FormaT5: Abstention and Examples for Conditional Table Formatting with Natural Language

from arxiv, Contains inappropriately sourced conjecture of OpenAI's ChatGPT parameter count from www.forbes.com/sites/forbestechcouncil/2023/02/17/is-bigger-better-why-the-chatgpt-vs-gpt-3-vs-gpt-4-battle-is-just-a-family-chat, a citation which was omitted. The authors do not have direct knowledge or verification of this information, and relied solely on this article, which may lead to public confusion

Formatting is an important property in tables for visualization, presentation, and analysis. Spreadsheet software allows users to automatically format their tables by writing data-dependent conditional formatting (CF) rules. Writing such rules is often challenging for users as it requires them to understand and implement the underlying logic. We present FormaT5, a transformer-based model that can generate a CF rule given the target table and a natural language description of the desired formatting logic. We find that user descriptions for these tasks are often under-specified or ambiguous, making it harder for code generation systems to accurately learn the desired rule in a single step. To tackle this problem of under-specification and minimise argument errors, FormaT5 learns to predict placeholders though an abstention objective. These placeholders can then be filled by a second model or, when examples of rows that should be formatted are available, by a programming-by-example system. To evaluate FormaT5 on diverse and real scenarios, we create an extensive benchmark of 1053 CF tasks, containing real-world descriptions collected from four different sources. We release our benchmarks to encourage research in this area. Abstention and filling allow FormaT5 to outperform 8 different neural approaches on our benchmarks, both with and without examples. Our results illustrate the value of building domain-specific learning systems.

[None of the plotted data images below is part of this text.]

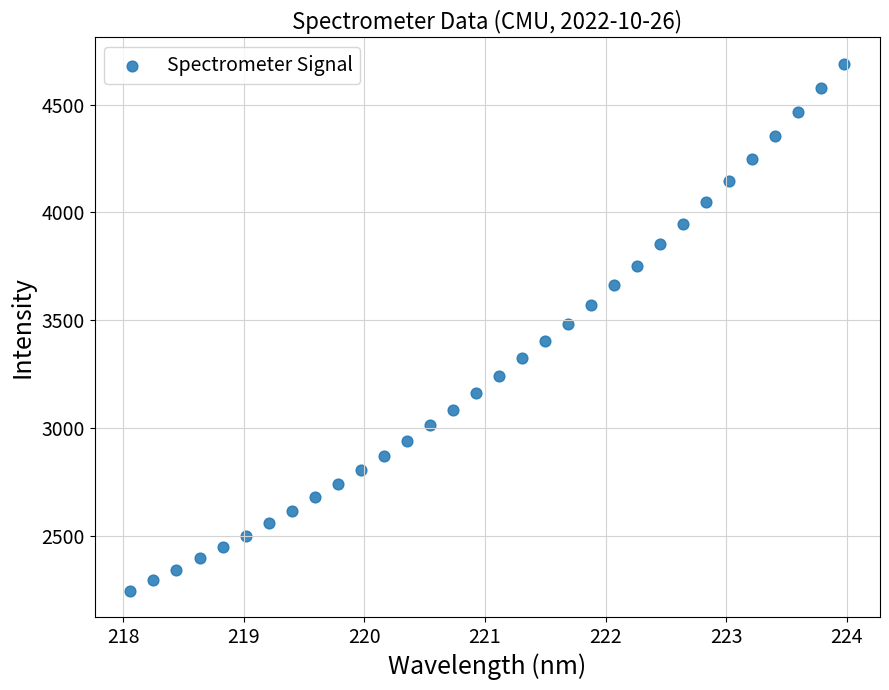

What is the range of Y values (max minus min)?

2444.8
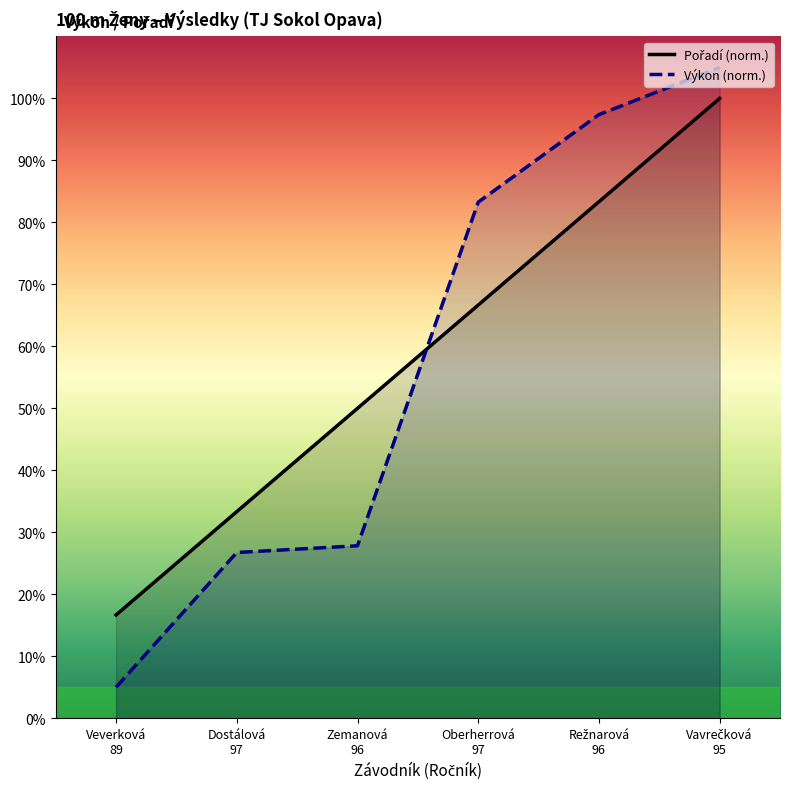

Where do Výkon and Pořadí first cross each other?

Zemanová 96 and Oberherrová 97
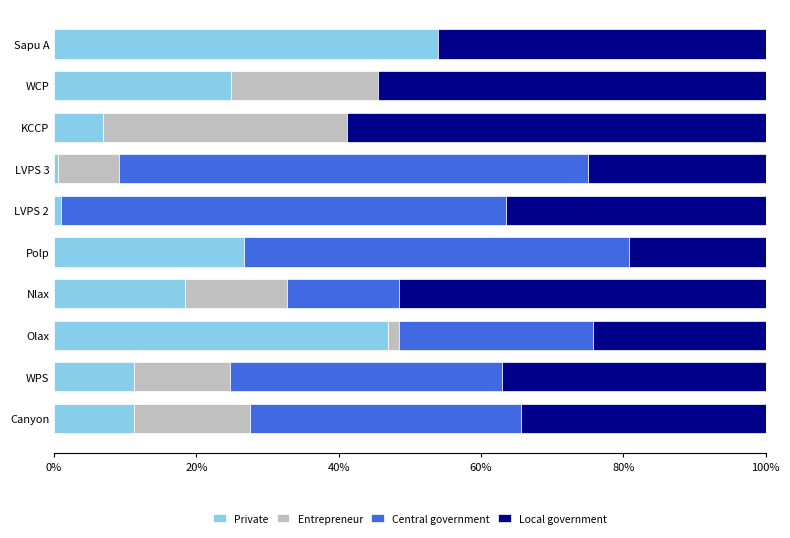

Which category has the highest value in the Private series?

Sapu A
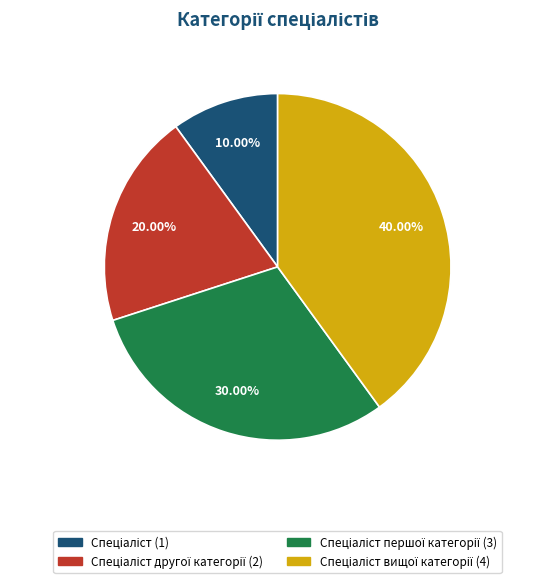

Does any single category account for the majority?

No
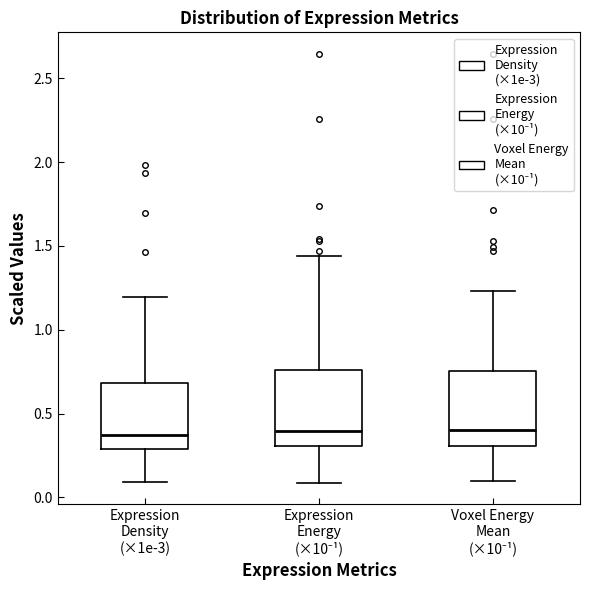

Where is the upper edge of the box for Voxel Energy Mean (×10⁻¹) on the y-axis? The values are not printed on the chart, so give them approximately, as read against the axis.

0.75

翻译：格式化是表格在可视化、呈现和分析中的重要属性。电子表格软件允许用户通过编写数据依赖的条件格式化规则自动格式化表格。但编写此类规则对用户而言往往具有挑战性，因为这要求他们理解并实现底层逻辑。我们提出了FormaT5——一种基于Transformer的模型，可根据目标表格和所需格式化逻辑的自然语言描述生成条件格式化规则。我们发现，用户对这些任务的描述常存在不完整或歧义，这使得代码生成系统难以一步准确学习所需规则。为解决这种不完整性问题并最小化参数错误，FormaT5通过弃权目标学习预测占位符。这些占位符可由第二个模型填充，或在存在应格式化行示例时，通过编程示例系统填充。为在多样化的真实场景中评估FormaT5，我们构建了包含1053个条件格式化任务的综合基准数据集，其中包含来自四个不同来源的真实世界描述。我们公开该基准数据集以鼓励该领域研究。弃权机制与填充功能使FormaT5在基准测试中（无论是否提供示例）均优于8种不同神经方法。我们的结果证明了构建领域专用学习系统的价值。